WHAT THE TASK ASKS:
Nothing below is to be printed except the lines between the line holding "- [1.2.2.1. Lean" and the line holding "- [**User Outcomes", inclusive, each exactly as it appears.

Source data
○ ○ ○ ○ ○

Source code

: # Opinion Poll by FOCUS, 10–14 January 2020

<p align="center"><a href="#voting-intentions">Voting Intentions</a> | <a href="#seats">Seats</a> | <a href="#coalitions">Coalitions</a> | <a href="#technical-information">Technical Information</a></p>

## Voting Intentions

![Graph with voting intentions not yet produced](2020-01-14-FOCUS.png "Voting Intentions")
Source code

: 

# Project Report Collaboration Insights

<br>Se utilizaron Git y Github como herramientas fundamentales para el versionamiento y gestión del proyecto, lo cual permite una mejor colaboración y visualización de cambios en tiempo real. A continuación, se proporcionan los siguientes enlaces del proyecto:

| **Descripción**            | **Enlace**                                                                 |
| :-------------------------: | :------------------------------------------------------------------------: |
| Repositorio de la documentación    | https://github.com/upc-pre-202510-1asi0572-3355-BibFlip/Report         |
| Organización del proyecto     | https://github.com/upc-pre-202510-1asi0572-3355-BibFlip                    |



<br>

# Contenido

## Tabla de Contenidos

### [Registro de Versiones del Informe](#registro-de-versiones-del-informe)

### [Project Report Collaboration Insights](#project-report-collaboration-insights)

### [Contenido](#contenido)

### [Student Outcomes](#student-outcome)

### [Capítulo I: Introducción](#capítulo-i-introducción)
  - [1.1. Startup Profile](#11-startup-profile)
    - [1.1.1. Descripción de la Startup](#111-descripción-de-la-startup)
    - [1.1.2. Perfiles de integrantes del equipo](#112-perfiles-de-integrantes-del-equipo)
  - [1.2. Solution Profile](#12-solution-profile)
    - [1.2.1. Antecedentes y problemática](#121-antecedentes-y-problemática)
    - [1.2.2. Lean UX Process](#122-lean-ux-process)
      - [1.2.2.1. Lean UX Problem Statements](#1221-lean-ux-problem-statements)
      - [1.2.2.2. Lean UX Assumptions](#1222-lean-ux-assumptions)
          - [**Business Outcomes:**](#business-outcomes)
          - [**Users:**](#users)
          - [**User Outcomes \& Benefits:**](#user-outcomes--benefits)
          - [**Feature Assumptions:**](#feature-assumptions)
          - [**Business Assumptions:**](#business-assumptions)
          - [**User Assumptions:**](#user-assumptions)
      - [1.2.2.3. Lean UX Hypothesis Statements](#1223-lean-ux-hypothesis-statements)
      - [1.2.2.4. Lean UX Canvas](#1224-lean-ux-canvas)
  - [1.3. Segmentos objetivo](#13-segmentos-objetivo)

○ ○ ○ ○ ○

EXERCISE OUTPUT:
      - [1.2.2.1. Lean UX Problem Statements](#1221-lean-ux-problem-statements)
      - [1.2.2.2. Lean UX Assumptions](#1222-lean-ux-assumptions)
          - [**Business Outcomes:**](#business-outcomes)
          - [**Users:**](#users)
          - [**User Outcomes \& Benefits:**](#user-outcomes--benefits)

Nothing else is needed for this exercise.